- _What the task requires_
Which lines run from the one containing "9) Develop links" to the last line of the entries? Return them exactly, with nothing more.

Input data Block Start

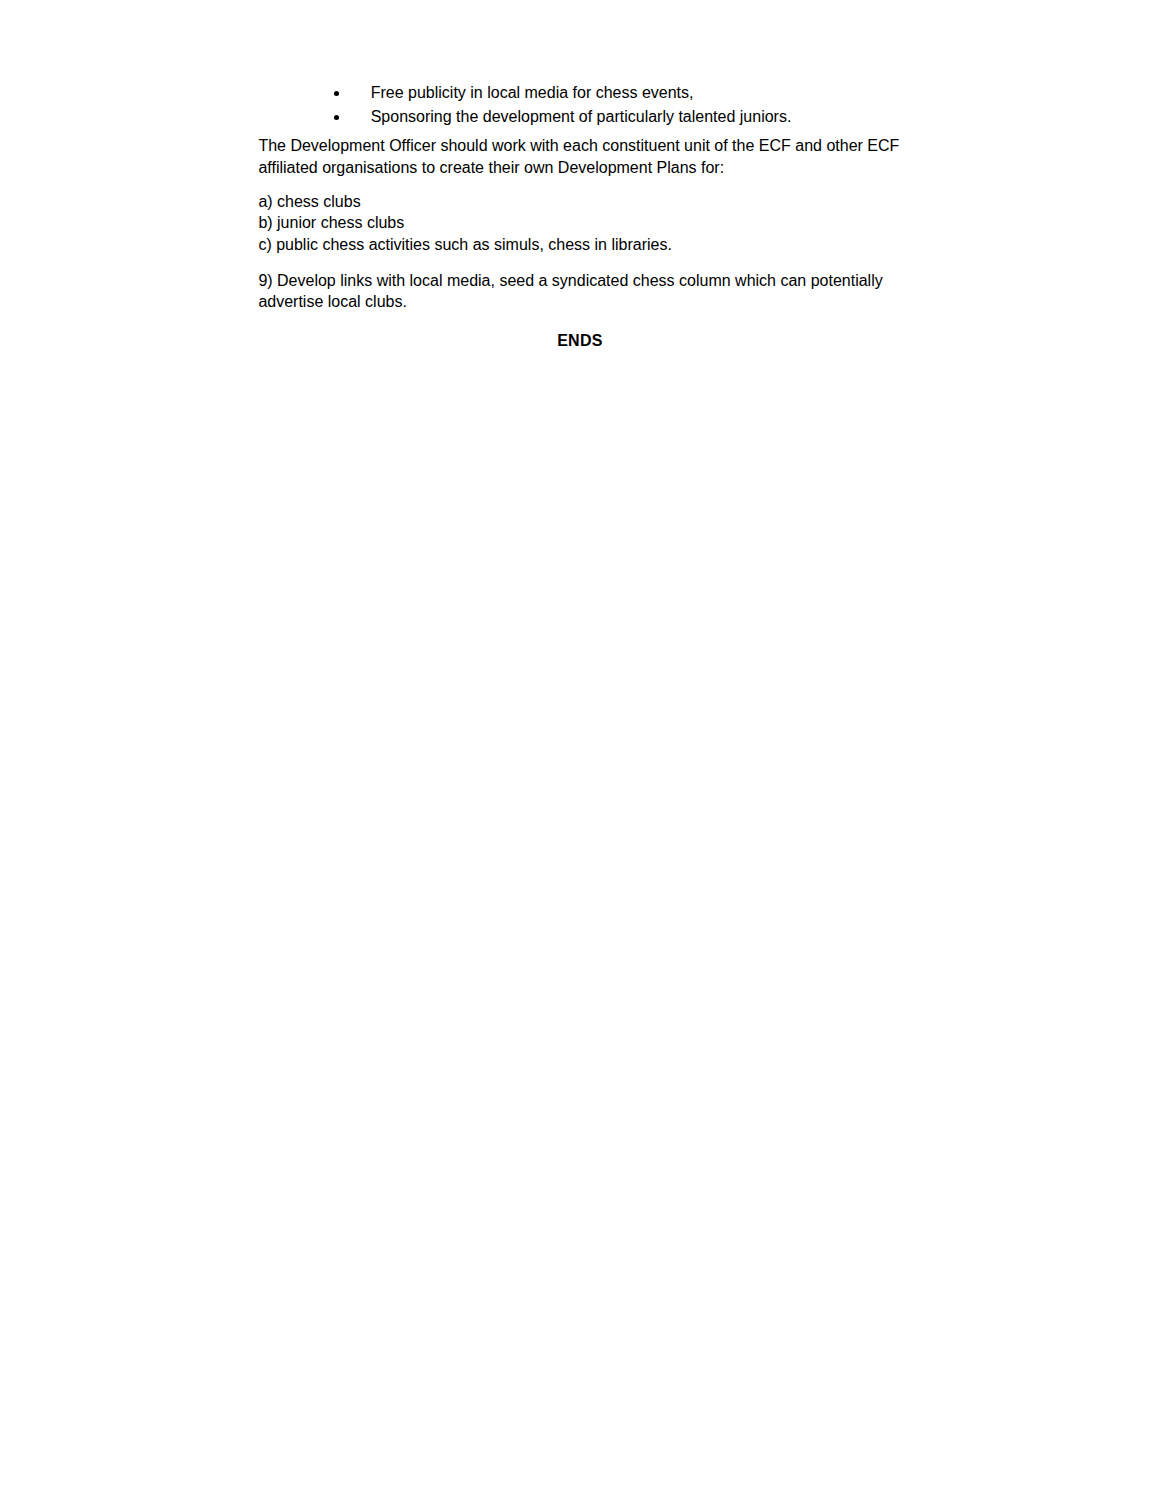Free publicity in local media for chess events,
Sponsoring the development of particularly talented juniors.
The Development Officer should work with each constituent unit of the ECF and other ECF affiliated organisations to create their own Development Plans for:
a) chess clubs
b) junior chess clubs
c) public chess activities such as simuls, chess in libraries.
9) Develop links with local media, seed a syndicated chess column which can potentially advertise local clubs.
ENDS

Input data Block End

- _Solution_
9) Develop links with local media, seed a syndicated chess column which can potentially advertise local clubs.
ENDS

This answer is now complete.